* INSTRUCTIONS FOR THE TASK:
Reproduce every line of the data below word for word, leaving out the pictures.

Chart quiz items
↓↓↓

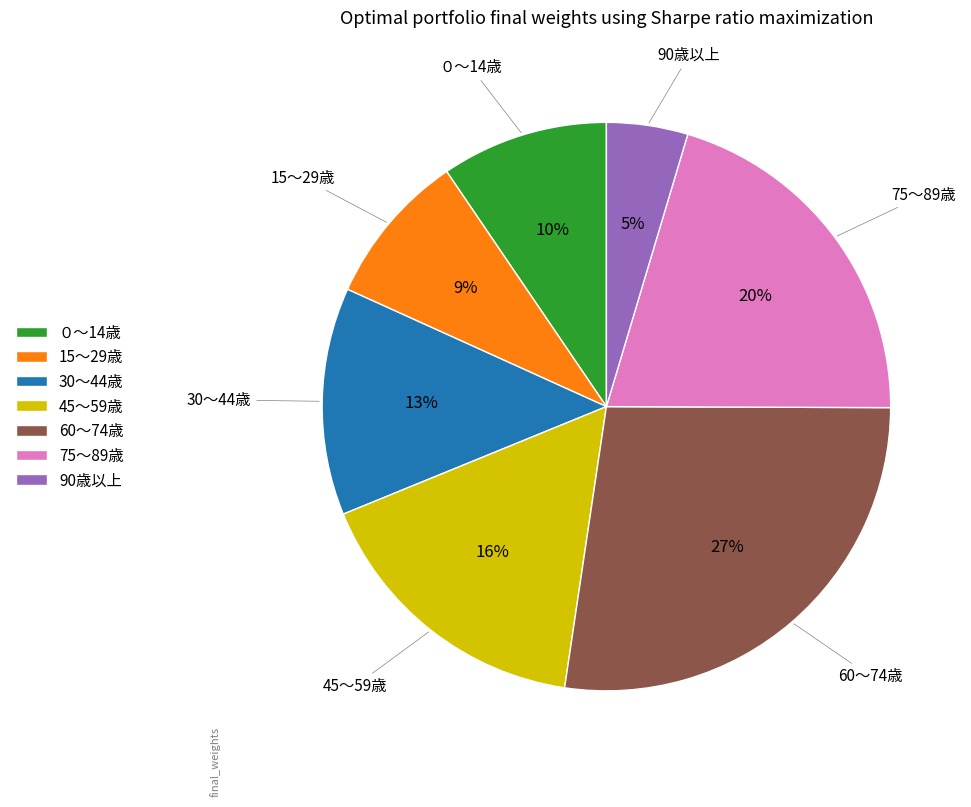

To the nearest percent, what is the average slice percentage?

14%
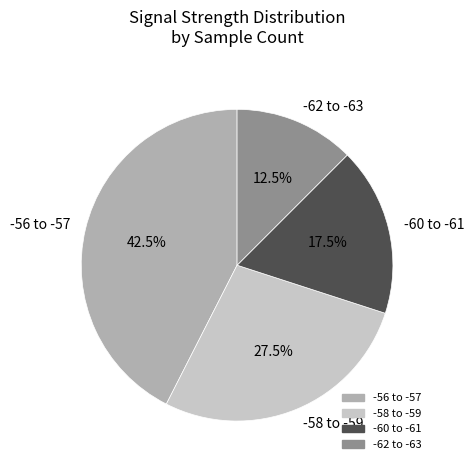

Which slice is the smallest?

-62 to -63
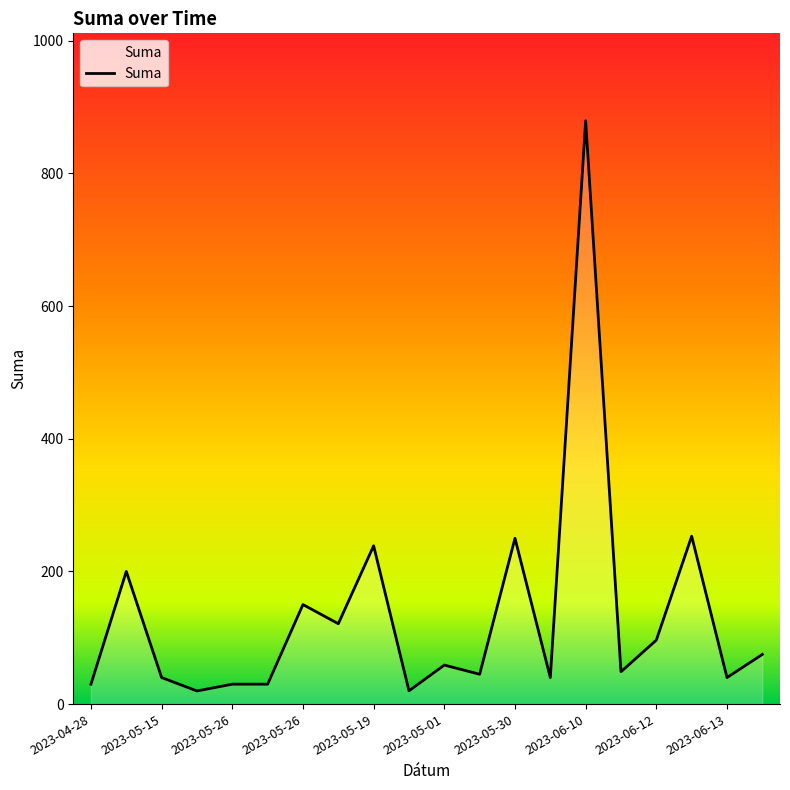

What is the maximum value shown in the chart?

879.3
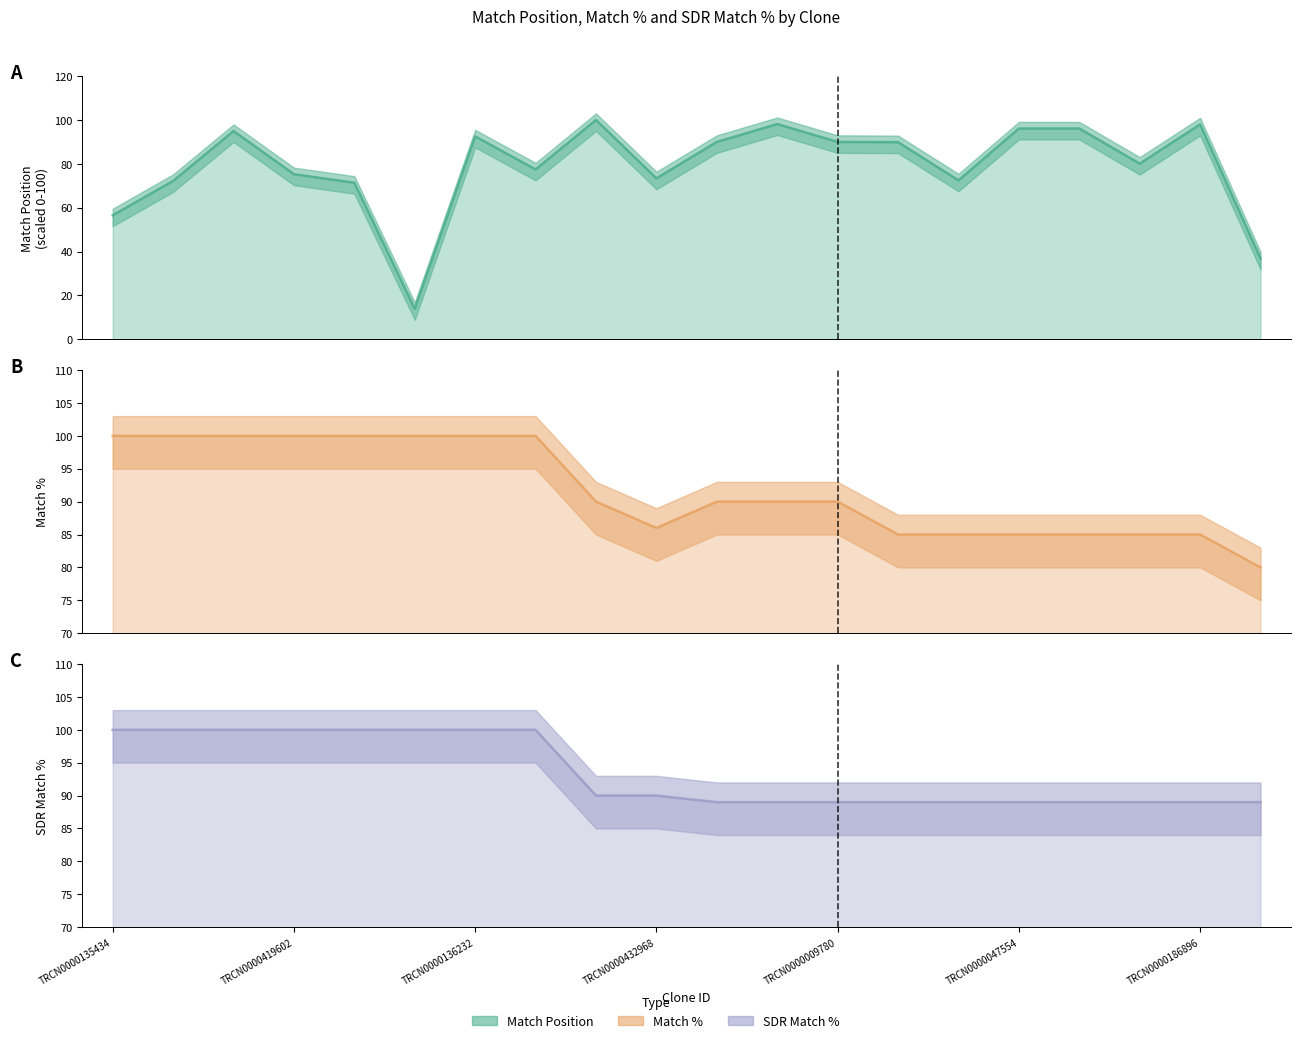

Between TRCN0000136127 and TRCN0000141346, which is larger?

TRCN0000141346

↑↑↑

* RESULT FOR THIS EXERCISE:
To the nearest percent, what is the average slice percentage?

14%

Which slice is the smallest?

-62 to -63

What is the maximum value shown in the chart?

879.3

Between TRCN0000136127 and TRCN0000141346, which is larger?

TRCN0000141346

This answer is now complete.